Your assignment.
Please return the data that follows precisely as written, but without the images.

Material supplied START

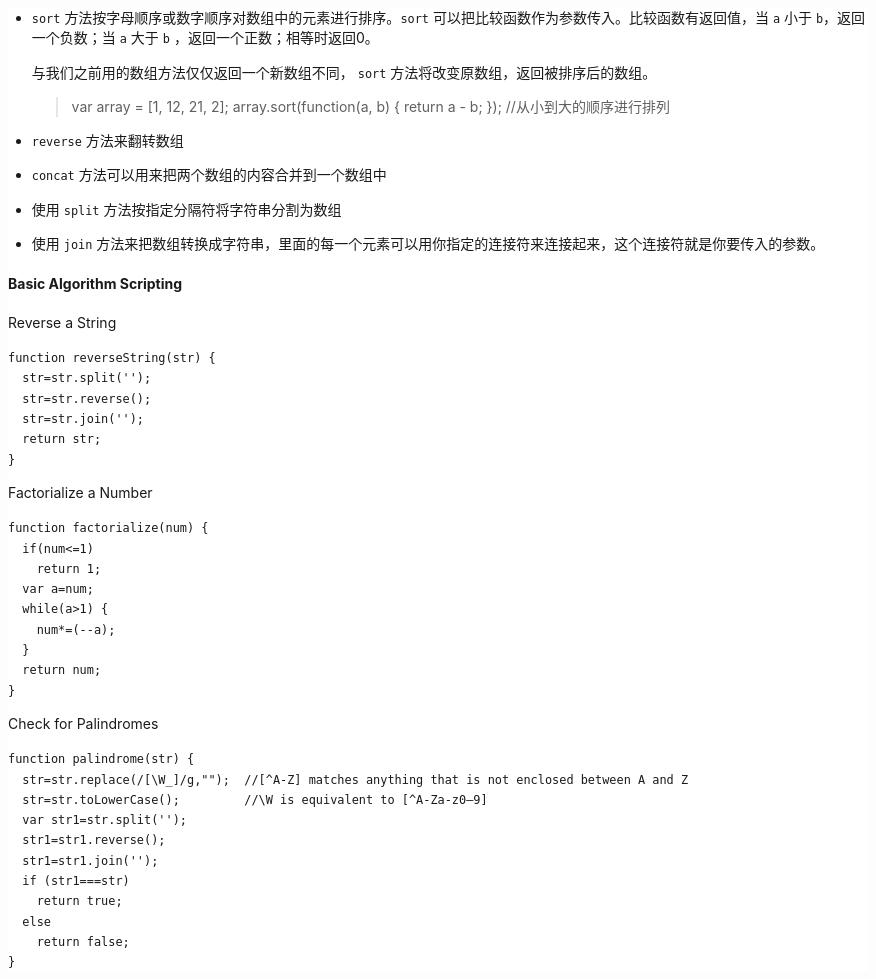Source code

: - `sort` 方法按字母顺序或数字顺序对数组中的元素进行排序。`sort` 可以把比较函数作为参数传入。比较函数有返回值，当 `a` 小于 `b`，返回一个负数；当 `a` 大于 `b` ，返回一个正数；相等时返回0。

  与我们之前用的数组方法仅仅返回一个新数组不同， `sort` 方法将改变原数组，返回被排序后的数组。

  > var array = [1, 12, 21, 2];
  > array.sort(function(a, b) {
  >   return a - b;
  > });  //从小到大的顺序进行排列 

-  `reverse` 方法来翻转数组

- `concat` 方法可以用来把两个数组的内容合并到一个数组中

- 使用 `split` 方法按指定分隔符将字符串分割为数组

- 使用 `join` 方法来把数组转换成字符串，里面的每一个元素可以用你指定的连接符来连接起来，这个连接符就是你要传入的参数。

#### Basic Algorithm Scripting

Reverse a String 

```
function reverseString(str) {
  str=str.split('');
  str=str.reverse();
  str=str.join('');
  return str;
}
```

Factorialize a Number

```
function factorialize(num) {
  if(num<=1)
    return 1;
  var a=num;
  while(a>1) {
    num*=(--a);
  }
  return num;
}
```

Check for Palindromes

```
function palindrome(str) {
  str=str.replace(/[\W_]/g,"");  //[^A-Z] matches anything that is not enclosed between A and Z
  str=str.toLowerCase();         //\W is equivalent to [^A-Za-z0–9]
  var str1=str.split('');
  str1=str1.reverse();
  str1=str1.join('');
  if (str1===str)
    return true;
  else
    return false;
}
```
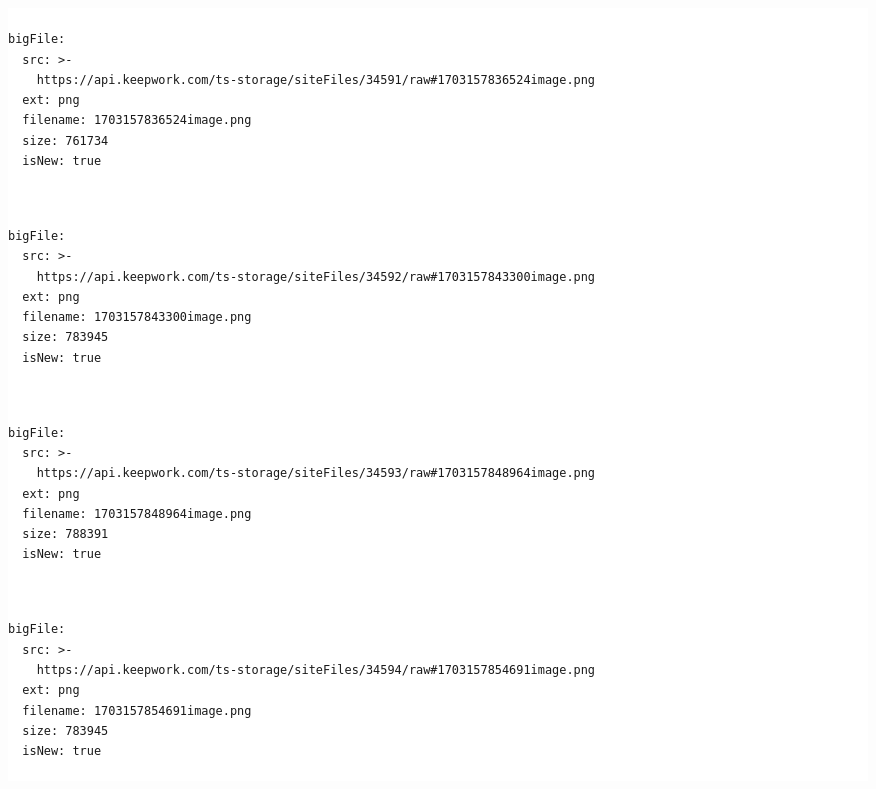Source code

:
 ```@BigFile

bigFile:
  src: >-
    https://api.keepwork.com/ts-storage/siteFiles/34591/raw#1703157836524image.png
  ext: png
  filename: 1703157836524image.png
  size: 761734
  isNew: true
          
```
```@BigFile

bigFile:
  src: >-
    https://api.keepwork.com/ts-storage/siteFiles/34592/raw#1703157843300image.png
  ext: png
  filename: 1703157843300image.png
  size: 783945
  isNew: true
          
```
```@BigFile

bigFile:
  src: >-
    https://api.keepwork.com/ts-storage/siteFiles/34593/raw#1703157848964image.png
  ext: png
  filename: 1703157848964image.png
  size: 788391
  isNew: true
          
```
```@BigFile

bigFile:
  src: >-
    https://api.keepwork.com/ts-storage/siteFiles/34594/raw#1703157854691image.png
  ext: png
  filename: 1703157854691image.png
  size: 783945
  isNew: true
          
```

Material supplied END

Finished task.
Source code

: - `sort` 方法按字母顺序或数字顺序对数组中的元素进行排序。`sort` 可以把比较函数作为参数传入。比较函数有返回值，当 `a` 小于 `b`，返回一个负数；当 `a` 大于 `b` ，返回一个正数；相等时返回0。

  与我们之前用的数组方法仅仅返回一个新数组不同， `sort` 方法将改变原数组，返回被排序后的数组。

  > var array = [1, 12, 21, 2];
  > array.sort(function(a, b) {
  >   return a - b;
  > });  //从小到大的顺序进行排列 

-  `reverse` 方法来翻转数组

- `concat` 方法可以用来把两个数组的内容合并到一个数组中

- 使用 `split` 方法按指定分隔符将字符串分割为数组

- 使用 `join` 方法来把数组转换成字符串，里面的每一个元素可以用你指定的连接符来连接起来，这个连接符就是你要传入的参数。

#### Basic Algorithm Scripting

Reverse a String 

```
function reverseString(str) {
  str=str.split('');
  str=str.reverse();
  str=str.join('');
  return str;
}
```

Factorialize a Number

```
function factorialize(num) {
  if(num<=1)
    return 1;
  var a=num;
  while(a>1) {
    num*=(--a);
  }
  return num;
}
```

Check for Palindromes

```
function palindrome(str) {
  str=str.replace(/[\W_]/g,"");  //[^A-Z] matches anything that is not enclosed between A and Z
  str=str.toLowerCase();         //\W is equivalent to [^A-Za-z0–9]
  var str1=str.split('');
  str1=str1.reverse();
  str1=str1.join('');
  if (str1===str)
    return true;
  else
    return false;
}
```
Source code

:
 ```@BigFile

bigFile:
  src: >-
    https://api.keepwork.com/ts-storage/siteFiles/34591/raw#1703157836524image.png
  ext: png
  filename: 1703157836524image.png
  size: 761734
  isNew: true
          
```
```@BigFile

bigFile:
  src: >-
    https://api.keepwork.com/ts-storage/siteFiles/34592/raw#1703157843300image.png
  ext: png
  filename: 1703157843300image.png
  size: 783945
  isNew: true
          
```
```@BigFile

bigFile:
  src: >-
    https://api.keepwork.com/ts-storage/siteFiles/34593/raw#1703157848964image.png
  ext: png
  filename: 1703157848964image.png
  size: 788391
  isNew: true
          
```
```@BigFile

bigFile:
  src: >-
    https://api.keepwork.com/ts-storage/siteFiles/34594/raw#1703157854691image.png
  ext: png
  filename: 1703157854691image.png
  size: 783945
  isNew: true
          
```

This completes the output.